(Beginning of Records shown)
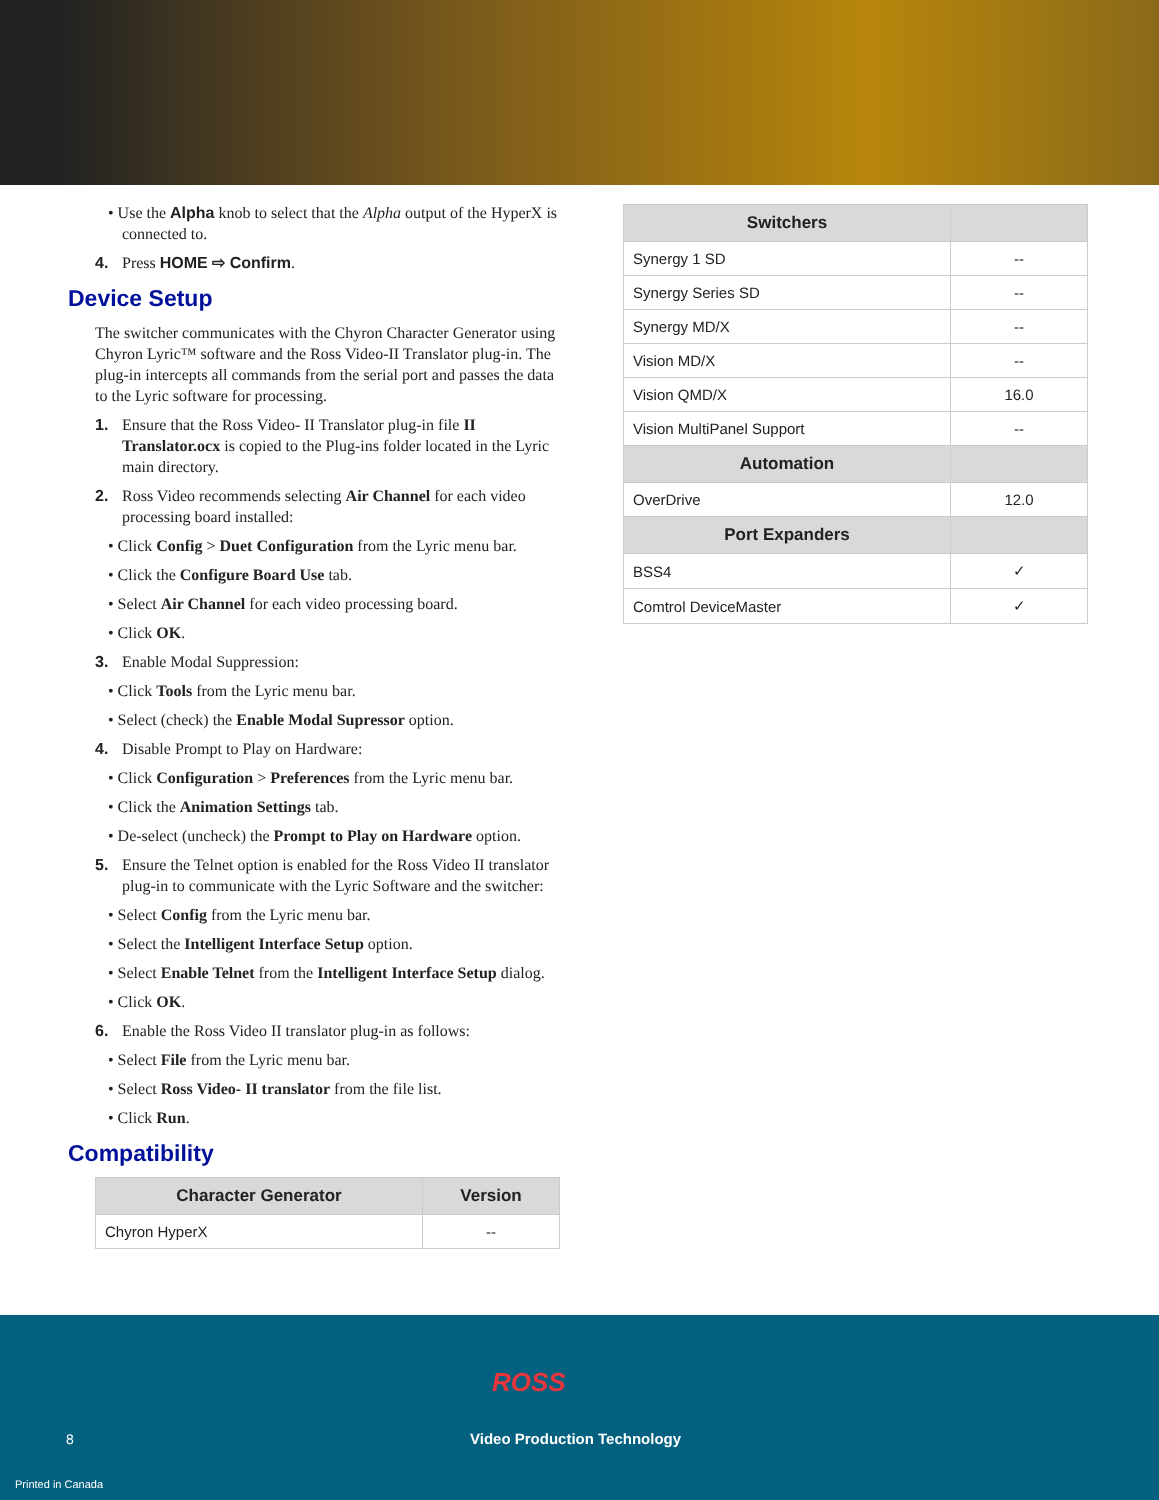• Use the Alpha knob to select that the Alpha output of the HyperX is connected to.
4. Press HOME ⇨ Confirm.
Device Setup
The switcher communicates with the Chyron Character Generator using Chyron Lyric™ software and the Ross Video-II Translator plug-in. The plug-in intercepts all commands from the serial port and passes the data to the Lyric software for processing.
1. Ensure that the Ross Video- II Translator plug-in file II Translator.ocx is copied to the Plug-ins folder located in the Lyric main directory.
2. Ross Video recommends selecting Air Channel for each video processing board installed:
• Click Config > Duet Configuration from the Lyric menu bar.
• Click the Configure Board Use tab.
• Select Air Channel for each video processing board.
• Click OK.
3. Enable Modal Suppression:
• Click Tools from the Lyric menu bar.
• Select (check) the Enable Modal Supressor option.
4. Disable Prompt to Play on Hardware:
• Click Configuration > Preferences from the Lyric menu bar.
• Click the Animation Settings tab.
• De-select (uncheck) the Prompt to Play on Hardware option.
5. Ensure the Telnet option is enabled for the Ross Video II translator plug-in to communicate with the Lyric Software and the switcher:
• Select Config from the Lyric menu bar.
• Select the Intelligent Interface Setup option.
• Select Enable Telnet from the Intelligent Interface Setup dialog.
• Click OK.
6. Enable the Ross Video II translator plug-in as follows:
• Select File from the Lyric menu bar.
• Select Ross Video- II translator from the file list.
• Click Run.
Compatibility
| Character Generator | Version |
| --- | --- |
| Chyron HyperX | -- |
| Switchers | |
| --- | --- |
| Synergy 1 SD | -- |
| Synergy Series SD | -- |
| Synergy MD/X | -- |
| Vision MD/X | -- |
| Vision QMD/X | 16.0 |
| Vision MultiPanel Support | -- |
| Automation | |
| OverDrive | 12.0 |
| Port Expanders | |
| BSS4 | ✓ |
| Comtrol DeviceMaster | ✓ |
ROSS
8 Video Production Technology
Printed in Canada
(End of Records shown)
Requirement. Return exactly the lines from the one containing "Configuration from the Lyric menu bar." through the last line of the records above, both included, and nothing else.

Result for this exercise.
• Click Config > Duet Configuration from the Lyric menu bar.
• Click the Configure Board Use tab.
• Select Air Channel for each video processing board.
• Click OK.
3. Enable Modal Suppression:
• Click Tools from the Lyric menu bar.
• Select (check) the Enable Modal Supressor option.
4. Disable Prompt to Play on Hardware:
• Click Configuration > Preferences from the Lyric menu bar.
• Click the Animation Settings tab.
• De-select (uncheck) the Prompt to Play on Hardware option.
5. Ensure the Telnet option is enabled for the Ross Video II translator plug-in to communicate with the Lyric Software and the switcher:
• Select Config from the Lyric menu bar.
• Select the Intelligent Interface Setup option.
• Select Enable Telnet from the Intelligent Interface Setup dialog.
• Click OK.
6. Enable the Ross Video II translator plug-in as follows:
• Select File from the Lyric menu bar.
• Select Ross Video- II translator from the file list.
• Click Run.
Compatibility
| Character Generator | Version |
| --- | --- |
| Chyron HyperX | -- |
| Switchers | |
| --- | --- |
| Synergy 1 SD | -- |
| Synergy Series SD | -- |
| Synergy MD/X | -- |
| Vision MD/X | -- |
| Vision QMD/X | 16.0 |
| Vision MultiPanel Support | -- |
| Automation | |
| OverDrive | 12.0 |
| Port Expanders | |
| BSS4 | ✓ |
| Comtrol DeviceMaster | ✓ |
ROSS
8 Video Production Technology
Printed in Canada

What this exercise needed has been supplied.